The report also found that CISA’s chief human capital officer (OCHCO) didn’t maintain records of program recipients or payments. The latter ranged from $21,000 to $25,000 annually per person, with over 40% of staff receiving money. Over a four year-period starting in 2020, CISA paid out more than $138m in federal funds.
Finally, the OIG claimed that CISA didn’t follow federal rules, or its own policies and procedures, when determining participant and payment eligibility. Most egregiously, the CISA OCHCO paid $1.4m in “unallowable” back pay to 348 Cyber Incentive recipients from 2022 and 2024, with no explanation given as to why.

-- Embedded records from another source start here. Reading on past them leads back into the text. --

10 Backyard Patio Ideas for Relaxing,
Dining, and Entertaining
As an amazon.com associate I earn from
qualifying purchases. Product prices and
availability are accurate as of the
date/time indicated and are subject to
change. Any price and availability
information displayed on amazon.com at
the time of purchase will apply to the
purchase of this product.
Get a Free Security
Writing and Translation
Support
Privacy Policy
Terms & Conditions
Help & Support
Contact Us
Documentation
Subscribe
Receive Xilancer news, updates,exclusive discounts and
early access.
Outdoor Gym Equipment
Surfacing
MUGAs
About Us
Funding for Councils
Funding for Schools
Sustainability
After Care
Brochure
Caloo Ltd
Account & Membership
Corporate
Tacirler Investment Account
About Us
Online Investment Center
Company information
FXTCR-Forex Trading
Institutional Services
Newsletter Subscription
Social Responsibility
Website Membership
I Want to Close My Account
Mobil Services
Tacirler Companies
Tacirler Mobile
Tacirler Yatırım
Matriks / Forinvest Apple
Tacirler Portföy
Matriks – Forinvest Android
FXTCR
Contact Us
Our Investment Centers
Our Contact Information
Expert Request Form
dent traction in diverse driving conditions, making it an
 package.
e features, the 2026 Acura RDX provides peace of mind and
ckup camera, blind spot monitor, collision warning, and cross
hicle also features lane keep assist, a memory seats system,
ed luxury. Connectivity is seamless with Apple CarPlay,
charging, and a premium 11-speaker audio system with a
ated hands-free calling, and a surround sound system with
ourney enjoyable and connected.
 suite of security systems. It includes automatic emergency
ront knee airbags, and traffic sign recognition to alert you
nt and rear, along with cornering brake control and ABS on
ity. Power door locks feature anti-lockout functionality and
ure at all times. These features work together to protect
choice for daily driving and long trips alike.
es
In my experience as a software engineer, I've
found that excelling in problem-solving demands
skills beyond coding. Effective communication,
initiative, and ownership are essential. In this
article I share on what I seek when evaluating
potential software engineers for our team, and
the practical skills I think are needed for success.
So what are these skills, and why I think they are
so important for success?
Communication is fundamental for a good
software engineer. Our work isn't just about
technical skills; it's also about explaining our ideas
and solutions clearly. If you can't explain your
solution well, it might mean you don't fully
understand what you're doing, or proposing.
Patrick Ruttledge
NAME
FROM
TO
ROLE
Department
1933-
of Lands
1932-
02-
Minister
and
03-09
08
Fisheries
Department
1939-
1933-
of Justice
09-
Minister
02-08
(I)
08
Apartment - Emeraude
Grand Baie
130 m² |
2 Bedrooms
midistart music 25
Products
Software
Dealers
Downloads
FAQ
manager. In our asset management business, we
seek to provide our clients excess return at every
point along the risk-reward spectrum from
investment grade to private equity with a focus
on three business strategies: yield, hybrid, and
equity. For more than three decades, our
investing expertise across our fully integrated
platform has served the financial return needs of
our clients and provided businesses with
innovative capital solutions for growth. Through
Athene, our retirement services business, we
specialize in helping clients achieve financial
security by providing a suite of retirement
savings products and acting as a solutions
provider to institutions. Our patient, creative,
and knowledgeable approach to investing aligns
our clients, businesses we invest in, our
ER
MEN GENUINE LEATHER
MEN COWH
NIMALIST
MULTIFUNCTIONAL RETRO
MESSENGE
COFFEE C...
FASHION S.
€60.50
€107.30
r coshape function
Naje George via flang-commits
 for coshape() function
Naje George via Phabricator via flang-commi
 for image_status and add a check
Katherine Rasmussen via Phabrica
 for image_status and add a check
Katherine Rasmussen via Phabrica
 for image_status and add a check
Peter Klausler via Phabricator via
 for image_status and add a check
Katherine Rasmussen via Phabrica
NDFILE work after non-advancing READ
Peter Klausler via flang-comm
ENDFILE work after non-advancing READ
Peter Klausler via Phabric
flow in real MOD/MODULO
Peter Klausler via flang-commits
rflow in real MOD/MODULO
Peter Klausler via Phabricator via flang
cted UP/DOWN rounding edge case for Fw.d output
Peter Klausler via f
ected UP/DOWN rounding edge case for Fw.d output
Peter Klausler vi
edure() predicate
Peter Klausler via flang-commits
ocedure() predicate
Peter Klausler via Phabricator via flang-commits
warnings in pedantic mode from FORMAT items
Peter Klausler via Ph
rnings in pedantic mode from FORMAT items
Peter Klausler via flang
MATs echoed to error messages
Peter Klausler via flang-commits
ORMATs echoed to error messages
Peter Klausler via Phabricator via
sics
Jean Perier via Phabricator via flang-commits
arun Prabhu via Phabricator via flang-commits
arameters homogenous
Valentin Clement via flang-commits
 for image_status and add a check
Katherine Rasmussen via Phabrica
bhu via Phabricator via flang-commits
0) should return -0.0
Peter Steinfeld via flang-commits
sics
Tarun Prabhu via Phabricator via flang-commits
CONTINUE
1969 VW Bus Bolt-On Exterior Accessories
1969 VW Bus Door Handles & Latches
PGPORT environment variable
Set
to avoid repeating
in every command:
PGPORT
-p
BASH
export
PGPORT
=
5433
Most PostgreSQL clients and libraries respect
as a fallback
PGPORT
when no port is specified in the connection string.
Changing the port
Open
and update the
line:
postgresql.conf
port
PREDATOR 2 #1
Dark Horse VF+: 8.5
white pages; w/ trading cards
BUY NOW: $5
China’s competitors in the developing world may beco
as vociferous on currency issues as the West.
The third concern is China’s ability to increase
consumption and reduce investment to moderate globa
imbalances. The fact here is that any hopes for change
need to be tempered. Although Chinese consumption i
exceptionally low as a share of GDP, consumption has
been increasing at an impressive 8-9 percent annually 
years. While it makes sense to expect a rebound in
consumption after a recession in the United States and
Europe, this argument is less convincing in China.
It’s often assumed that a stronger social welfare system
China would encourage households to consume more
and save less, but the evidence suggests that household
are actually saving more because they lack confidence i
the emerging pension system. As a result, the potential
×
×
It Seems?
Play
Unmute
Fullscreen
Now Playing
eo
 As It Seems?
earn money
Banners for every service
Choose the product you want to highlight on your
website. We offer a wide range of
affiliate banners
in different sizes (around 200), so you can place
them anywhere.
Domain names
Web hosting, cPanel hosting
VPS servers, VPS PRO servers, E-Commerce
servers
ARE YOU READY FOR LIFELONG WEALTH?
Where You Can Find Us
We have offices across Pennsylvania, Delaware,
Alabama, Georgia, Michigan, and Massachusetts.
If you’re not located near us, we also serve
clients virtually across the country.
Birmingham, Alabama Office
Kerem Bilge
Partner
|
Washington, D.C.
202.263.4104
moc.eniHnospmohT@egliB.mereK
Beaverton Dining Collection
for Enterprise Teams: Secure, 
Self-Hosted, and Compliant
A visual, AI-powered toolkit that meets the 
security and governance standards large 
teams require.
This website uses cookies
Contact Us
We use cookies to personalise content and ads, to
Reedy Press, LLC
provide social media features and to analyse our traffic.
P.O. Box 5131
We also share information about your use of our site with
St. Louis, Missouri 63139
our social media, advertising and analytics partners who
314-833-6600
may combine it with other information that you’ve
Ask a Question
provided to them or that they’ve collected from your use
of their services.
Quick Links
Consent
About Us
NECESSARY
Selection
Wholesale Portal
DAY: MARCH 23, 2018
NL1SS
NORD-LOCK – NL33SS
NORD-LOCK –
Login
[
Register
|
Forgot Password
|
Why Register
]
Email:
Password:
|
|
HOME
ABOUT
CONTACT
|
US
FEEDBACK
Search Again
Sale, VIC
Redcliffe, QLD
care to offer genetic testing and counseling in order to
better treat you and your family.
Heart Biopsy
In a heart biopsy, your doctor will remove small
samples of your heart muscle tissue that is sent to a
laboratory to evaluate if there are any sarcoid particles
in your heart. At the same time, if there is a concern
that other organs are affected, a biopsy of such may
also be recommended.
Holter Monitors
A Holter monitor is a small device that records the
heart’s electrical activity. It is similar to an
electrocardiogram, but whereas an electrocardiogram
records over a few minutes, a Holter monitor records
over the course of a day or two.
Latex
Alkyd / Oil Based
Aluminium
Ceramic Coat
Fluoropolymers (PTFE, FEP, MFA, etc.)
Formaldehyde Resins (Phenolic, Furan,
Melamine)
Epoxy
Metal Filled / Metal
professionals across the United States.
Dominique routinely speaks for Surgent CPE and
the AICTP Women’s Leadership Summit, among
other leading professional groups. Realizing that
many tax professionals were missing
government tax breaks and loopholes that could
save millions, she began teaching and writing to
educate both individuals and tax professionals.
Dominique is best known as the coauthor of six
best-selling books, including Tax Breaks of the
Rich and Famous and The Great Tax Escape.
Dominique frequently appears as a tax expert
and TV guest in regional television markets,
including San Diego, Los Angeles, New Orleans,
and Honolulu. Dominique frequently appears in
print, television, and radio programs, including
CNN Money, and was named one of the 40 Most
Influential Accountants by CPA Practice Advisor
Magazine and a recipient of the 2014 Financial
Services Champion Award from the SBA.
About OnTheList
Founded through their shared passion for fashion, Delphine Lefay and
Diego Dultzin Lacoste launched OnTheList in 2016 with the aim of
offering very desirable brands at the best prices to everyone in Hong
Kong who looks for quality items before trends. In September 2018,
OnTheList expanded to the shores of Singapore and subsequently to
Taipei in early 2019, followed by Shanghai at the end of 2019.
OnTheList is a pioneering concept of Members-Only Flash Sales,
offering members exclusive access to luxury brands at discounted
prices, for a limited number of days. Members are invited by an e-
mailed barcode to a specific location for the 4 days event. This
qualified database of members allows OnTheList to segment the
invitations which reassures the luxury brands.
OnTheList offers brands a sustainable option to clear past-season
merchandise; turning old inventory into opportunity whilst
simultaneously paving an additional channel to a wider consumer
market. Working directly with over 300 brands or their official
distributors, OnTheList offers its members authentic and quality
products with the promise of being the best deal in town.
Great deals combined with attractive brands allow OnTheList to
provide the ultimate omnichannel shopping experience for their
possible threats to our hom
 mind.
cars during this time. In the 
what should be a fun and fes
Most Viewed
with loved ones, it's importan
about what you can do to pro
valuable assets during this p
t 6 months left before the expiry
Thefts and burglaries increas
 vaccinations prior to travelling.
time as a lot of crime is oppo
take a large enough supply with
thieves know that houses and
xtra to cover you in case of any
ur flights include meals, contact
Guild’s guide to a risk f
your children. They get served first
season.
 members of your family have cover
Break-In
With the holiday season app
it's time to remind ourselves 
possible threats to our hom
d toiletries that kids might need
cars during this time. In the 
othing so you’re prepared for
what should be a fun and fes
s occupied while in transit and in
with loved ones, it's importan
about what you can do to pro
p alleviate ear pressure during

The OIG’s Eight Recommendations
The OIG made eight recommendations in its report. It wants CISA to:
- Review and limit the program only to qualified individuals
- Develop and implement consistent policy and guidance on the minimum amount of time employees perform work that qualifies for the incentive program
- Deploy an “accurate, reliable, and auditable methodology and process” for tracking program use
- Hand over management of the program to a separate office
- Update policies on back pay, eligibility, likelihood of leaving, and more
- Carry out further analysis to resolve the unallowable back pay issue
- Determine whether it’s appropriate to recover improper incentive payments from employees
- Ensure its OCHCO periodically reviews/monitors the program to ensure it meets its goals and is in compliance with DHS policy
CISA has “concurred” with all eight recommendations.